Saved entries
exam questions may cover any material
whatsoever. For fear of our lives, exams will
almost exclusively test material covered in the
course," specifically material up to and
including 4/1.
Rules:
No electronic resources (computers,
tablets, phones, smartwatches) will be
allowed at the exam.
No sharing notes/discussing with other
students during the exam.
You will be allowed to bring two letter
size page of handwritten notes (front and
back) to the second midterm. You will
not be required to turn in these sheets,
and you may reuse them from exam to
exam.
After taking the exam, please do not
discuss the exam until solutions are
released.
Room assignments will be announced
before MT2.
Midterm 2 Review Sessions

Directive. Convert the text of all the records above into a JSON list of strings, with one string per line and any blank lines omitted.

Written response.
[
  "exam questions may cover any material",
  "whatsoever. For fear of our lives, exams will",
  "almost exclusively test material covered in the",
  "course,\" specifically material up to and",
  "including 4/1.",
  "Rules:",
  "No electronic resources (computers,",
  "tablets, phones, smartwatches) will be",
  "allowed at the exam.",
  "No sharing notes/discussing with other",
  "students during the exam.",
  "You will be allowed to bring two letter",
  "size page of handwritten notes (front and",
  "back) to the second midterm. You will",
  "not be required to turn in these sheets,",
  "and you may reuse them from exam to",
  "exam.",
  "After taking the exam, please do not",
  "discuss the exam until solutions are",
  "released.",
  "Room assignments will be announced",
  "before MT2.",
  "Midterm 2 Review Sessions"
]